I am very busy recently. Work from morning till night. Do not write a blog. You don't even have time to read a blog. Although I have always wanted to gossip about JavaScript, And I have betrayed the revolution, I can't leave it blank. However, I can't help but reprint the wonderful code.
The cause is that everyone is familiar with the fold function, which is also a common inject () function in Ruby: it gives the starting value and overwrites the values in a collection. For example, the starting value 0 is given, and the accumulative array [1, 2, 3, 4, 5] is given:
[1, 2, 3, 4, 5].inject(0){|sum, n| sum = sum + n}
With fold, there is the opposite unfold: map a single object to the collection. For example
10.unfold { |n| n-1 unless n == 1 }.inspect => [10, 9, 8, 7, 6, 5, 4, 3, 2, 1]10.class.unfold(&:superclass).inspect => [Fixnum, Integer, Numeric, Object]

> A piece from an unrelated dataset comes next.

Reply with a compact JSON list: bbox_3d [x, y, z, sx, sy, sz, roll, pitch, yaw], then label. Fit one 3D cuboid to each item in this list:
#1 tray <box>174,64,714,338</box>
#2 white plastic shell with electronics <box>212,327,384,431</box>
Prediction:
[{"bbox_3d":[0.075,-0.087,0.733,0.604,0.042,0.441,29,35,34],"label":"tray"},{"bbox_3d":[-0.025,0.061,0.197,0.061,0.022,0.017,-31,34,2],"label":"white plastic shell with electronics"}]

Its implementation is also surprisingly beautiful: Through recursion, The unfold call is rewritten as an array operation. The style of the Term Rewriting System:
class Object
def unfold &block
block.call(self).unfold(&block).unshift(self)
end
end
class NilClass
def unfold &block
[]
end
end
Examples are the easiest way to illustrate how amazing this implementation is. We manually execute 3. unfold {| n-1 unless n = 1 }:
- We use block to refer to the {| n-1 unless n = 1} in the above formula }. According to the definition of unfold, the above formula becomes block. Call (3). unfold (& Block). unshift (3)
- Execute block. Call (3) to get 2, so we get 2. unfold (& Block). unshift (3)

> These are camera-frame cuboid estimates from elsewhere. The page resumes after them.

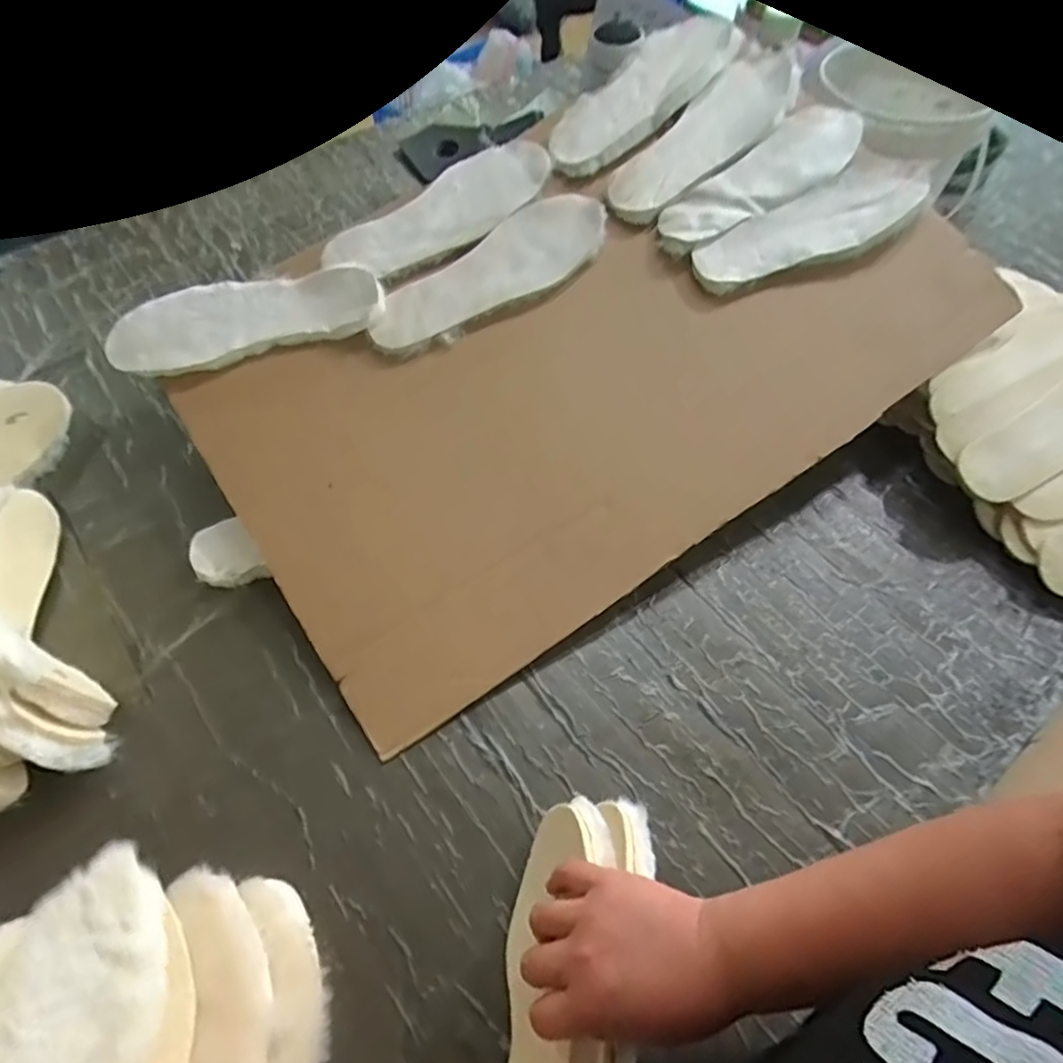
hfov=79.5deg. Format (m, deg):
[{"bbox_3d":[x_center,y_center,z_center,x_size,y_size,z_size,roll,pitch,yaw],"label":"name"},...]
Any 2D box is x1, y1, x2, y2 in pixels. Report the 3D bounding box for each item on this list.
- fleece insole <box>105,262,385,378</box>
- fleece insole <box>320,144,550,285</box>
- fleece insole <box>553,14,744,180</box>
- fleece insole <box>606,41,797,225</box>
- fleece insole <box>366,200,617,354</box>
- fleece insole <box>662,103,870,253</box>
[{"bbox_3d":[-0.286,-0.219,0.645,0.264,0.020,0.082,-15,82,-5],"label":"fleece insole"},{"bbox_3d":[-0.093,-0.340,0.682,0.253,0.009,0.087,-36,80,-8],"label":"fleece insole"},{"bbox_3d":[0.117,-0.485,0.706,0.243,0.031,0.091,-40,65,0],"label":"fleece insole"},{"bbox_3d":[0.187,-0.425,0.687,0.251,0.013,0.082,-45,79,-3],"label":"fleece insole"},{"bbox_3d":[-0.042,-0.266,0.661,0.267,0.016,0.088,-34,82,-9],"label":"fleece insole"},{"bbox_3d":[0.246,-0.368,0.671,0.238,0.020,0.086,-33,63,0],"label":"fleece insole"}]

- According to the definition, we get block. Call (2). unfold (& Block). unshift (2). unshift (3)
- Run block. Call (2). We get 1. unfold (& Block). unshift (2). unshift (3)
- Based on the definition, we get block. Call (1). unfold (& Block). unshift (1). unshift (2). unshift (3)
- The result of block. Call (1) is nil, so we get nil. unfold (& Block). unshift (1). unshift (2). unshift (3)
- Nil has prepared the definition of unfold, so we get []. unshift (1). unshift (2). unshift (3), that is, [3, 2, 1.
Now, you can see the discussion here.